Cudzoziemcy pomogli polskiej branży turystycznej w trudnym czasie

Sezon letni w turystyce byłby o wiele gorszy, gdyby nie przyjezdni z zagranicy. W ostatnich miesiącach było ich o kilkanaście procent więcej niż w 2022 r.

Aktualizacja: 19.09.2023 06:33 Publikacja: 19.09.2023 03:00

Polskie ceny są dla Europejczyków bardzo konkurencyjne.

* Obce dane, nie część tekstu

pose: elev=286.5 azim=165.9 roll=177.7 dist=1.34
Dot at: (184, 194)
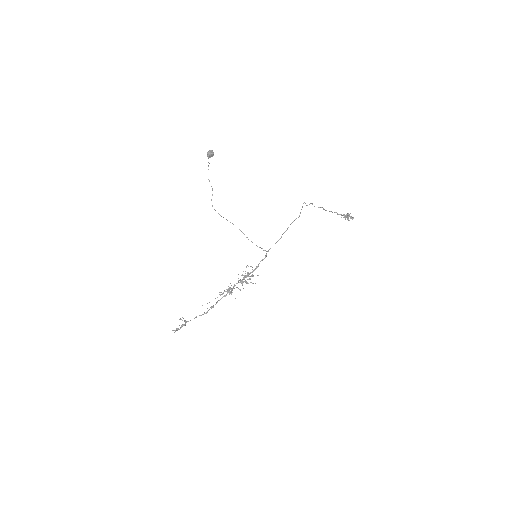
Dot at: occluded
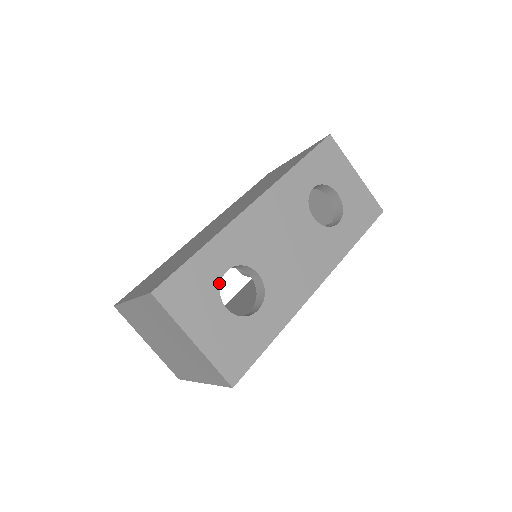
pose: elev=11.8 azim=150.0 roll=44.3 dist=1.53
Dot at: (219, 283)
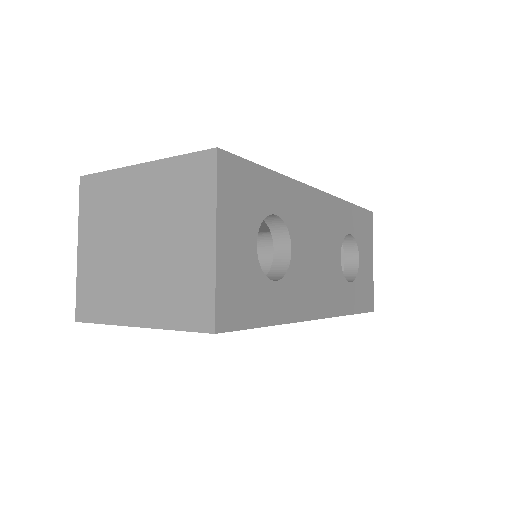
Dot at: (265, 216)
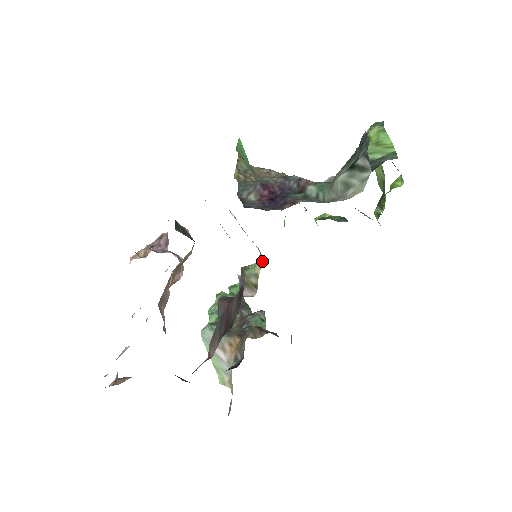
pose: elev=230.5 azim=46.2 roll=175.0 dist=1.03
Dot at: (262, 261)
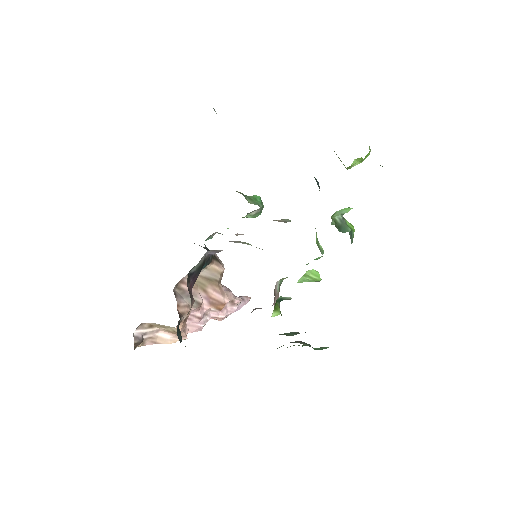
Dot at: occluded
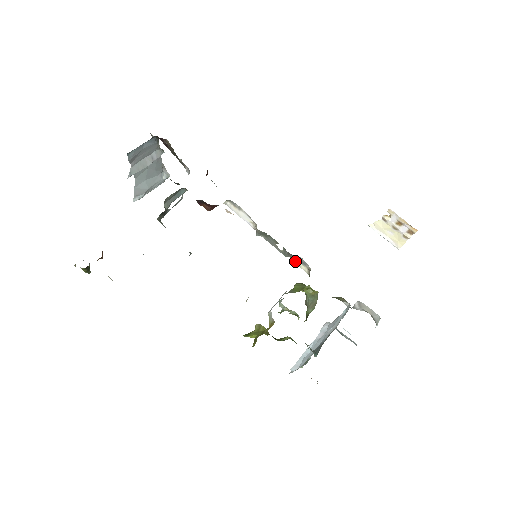
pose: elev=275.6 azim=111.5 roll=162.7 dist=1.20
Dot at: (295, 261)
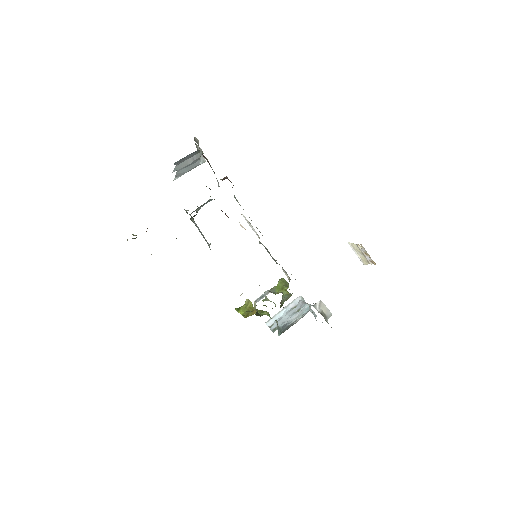
Dot at: (282, 269)
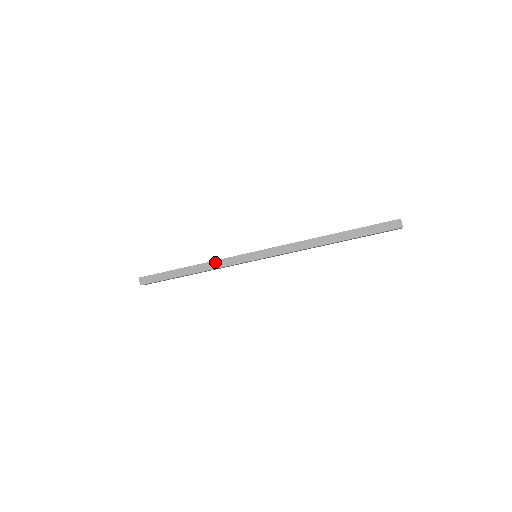
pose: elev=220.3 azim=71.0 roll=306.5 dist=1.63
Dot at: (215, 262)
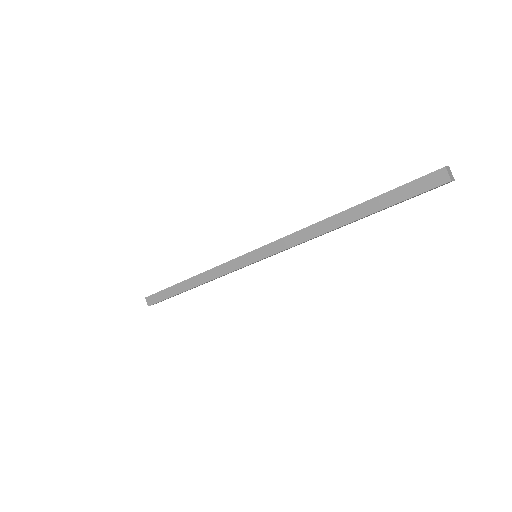
Dot at: (212, 271)
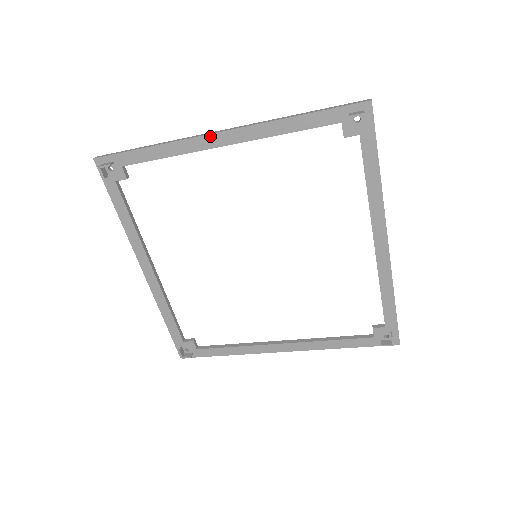
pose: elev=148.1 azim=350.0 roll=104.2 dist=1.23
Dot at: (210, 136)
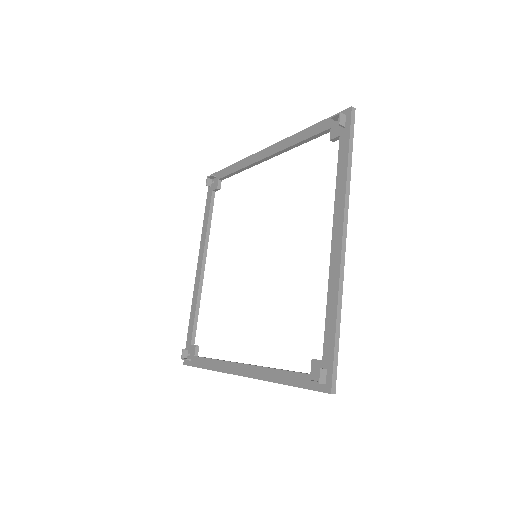
Dot at: (262, 151)
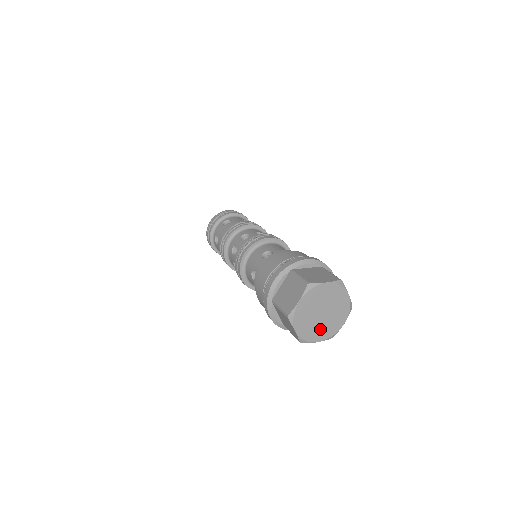
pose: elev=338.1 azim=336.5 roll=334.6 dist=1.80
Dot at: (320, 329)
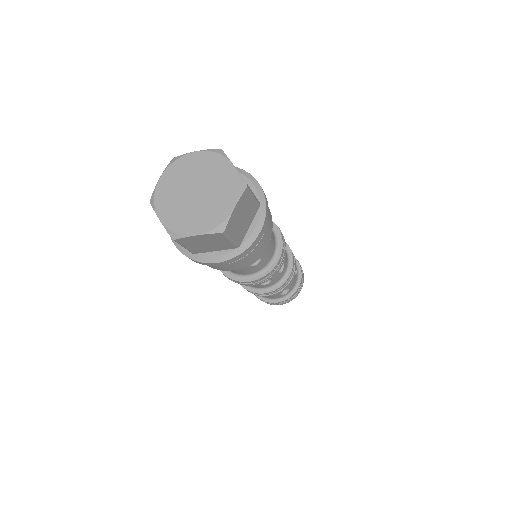
Dot at: (176, 207)
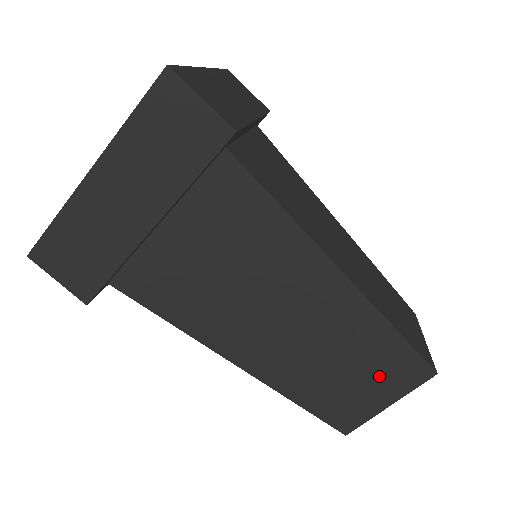
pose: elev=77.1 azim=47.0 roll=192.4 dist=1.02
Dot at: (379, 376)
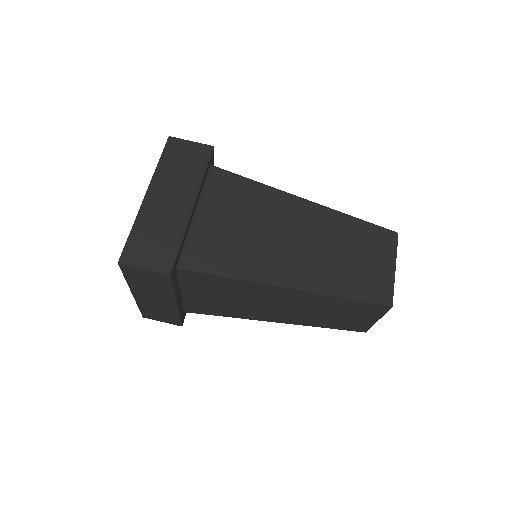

Polskie ceny są dla Europejczyków bardzo konkurencyjne.

Foto: Adobe Stock

W porównaniu z ubiegłym rokiem w czasie tegorocznych wakacji zaobserwowano o 13 proc. więcej turystów i o 11 proc. więcej tzw. odwiedzających jednodniowych przyjeżdżających do nas z innych krajów – wynika z badań Selectivv, opartych na logowaniu telefonów komórkowych. Analogiczne zestawienie danych dla mieszkańców Polski wykazało spadki o 5 proc. dla turystów i 2 proc. dla odwiedzających jednodniowych.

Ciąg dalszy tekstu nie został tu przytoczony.